Jon’s brow furrowed. “I am not going to say this well. Knowing what you know of me now, you probably won’t believe me, and I don’t expect you to. Just hear all of it before you think or interrupt. I loved you from the moment I first saw you. That means something on multiple levels. Had you and I hooked up, the world would have stopped for me and I would stayed in that heaven as long as you would have allowed. The power of my connection to you is primal, suggesting you remind me of someone from my past who I wanted to help or heal, but can’t and so I want to do it vicariously. Given your wounds, I suspect if I said I loved you, you would have walled yourself off and shut down any doors to you- which would pushed me into zealously pursuing to the point of being perceived as crazy. This dance has a name. Distancer-Pursuer. You’d be surprised how many terms define real things. Re-enactment. That’s a bizarre label, but a solid term. We all participate in that thing to some degree. We all have autopilot. Letting go of you, or the idea of you, or the idea of us, well- that’s a kind of a death. Embracing you is also a death. I had to let go and embrace that there wasn’t going to be an us. I did. I moved on. Then here you are, and all those feelings of wanting and love, they came back and then some. And again, I had to let go because I can’t hold you. Being a Seeker, to me, means finding the best me and the best death. Selfishly, I want you and I would have cherished you. To fight for that is a level of crazy I don’t want to be. I want to be quiet and wise. Sometimes I am that. And maybe I the fool am letting go because I don’t know how to do this thing better. Maybe I will never meet Loxy in real life. I know she is an archetype. Or a spirit guide. I don’t know. But with us, time has passed and we have made choices, and there is someone else who stepped up to engage me in a dance, and I engaged back, and I am going to see it through to the best of my ability, and so again- this idea of us not being an us is a death. I am sorry I failed you.”

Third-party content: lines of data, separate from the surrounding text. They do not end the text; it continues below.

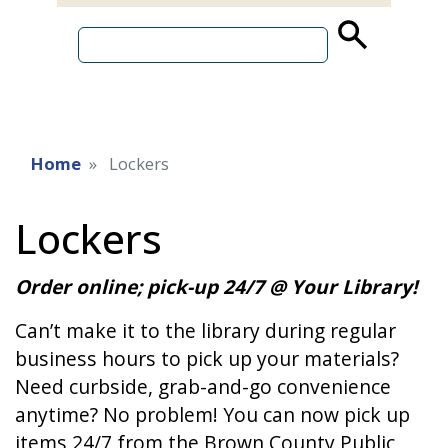
source
search
term
Home
Lockers
Lockers
Order online; pick-up 24/7 @ Your Library!
Can’t make it to the library during regular
business hours to pick up your materials?
Need curbside, grab-and-go convenience
anytime? No problem! You can now pick up
items 24/7 from the Brown County Public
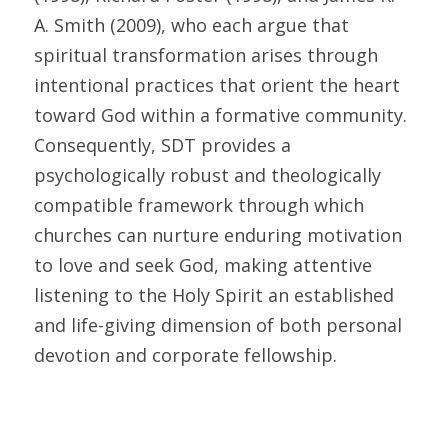
A. Smith (2009), who each argue that 
spiritual transformation arises through 
intentional practices that orient the heart 
toward God within a formative community. 
Consequently, SDT provides a 
psychologically robust and theologically 
compatible framework through which 
churches can nurture enduring motivation 
to love and seek God, making attentive 
listening to the Holy Spirit an established 
and life-giving dimension of both personal 
devotion and corporate fellowship.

“Get off my bridge,” Heather said.

Jon nodded. He stood to leave. He stopped. “This part gets easier, Heather. Each consecutive level is a bitch. Gaming analogy. Identify the boss, embrace, move on.”

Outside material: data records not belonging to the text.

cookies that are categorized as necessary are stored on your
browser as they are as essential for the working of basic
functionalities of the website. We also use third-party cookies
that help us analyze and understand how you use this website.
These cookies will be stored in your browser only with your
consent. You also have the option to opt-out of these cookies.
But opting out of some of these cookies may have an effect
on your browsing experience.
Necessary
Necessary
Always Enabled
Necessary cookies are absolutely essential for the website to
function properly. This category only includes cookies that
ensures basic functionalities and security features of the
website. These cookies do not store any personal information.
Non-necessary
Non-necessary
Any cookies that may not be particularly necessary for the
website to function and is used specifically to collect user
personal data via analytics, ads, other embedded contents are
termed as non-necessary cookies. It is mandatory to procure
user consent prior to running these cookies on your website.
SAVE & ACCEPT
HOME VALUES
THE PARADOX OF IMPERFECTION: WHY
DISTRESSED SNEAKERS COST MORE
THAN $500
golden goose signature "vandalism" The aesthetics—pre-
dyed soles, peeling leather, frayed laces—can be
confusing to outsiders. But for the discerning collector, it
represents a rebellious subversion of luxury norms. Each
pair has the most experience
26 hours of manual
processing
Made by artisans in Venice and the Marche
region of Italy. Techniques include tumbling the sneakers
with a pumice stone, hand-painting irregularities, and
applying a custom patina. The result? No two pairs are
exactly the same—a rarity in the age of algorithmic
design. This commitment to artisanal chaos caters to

Jon nodded to pilot and left the bridge.

 As soon as he was gone, pilot commiserated with her. “If you like, I could vent them all into space?”

“What’s wrong with you?!” Heather snapped. “Just get us to the artifact. Now. Before any more cliché diatribes can happen.”

Karma arrived on the Bridge.

“Not now,” Heather snapped.

Karma brought her a tea anyway. Heather frowned, accepted, and Karma retreated.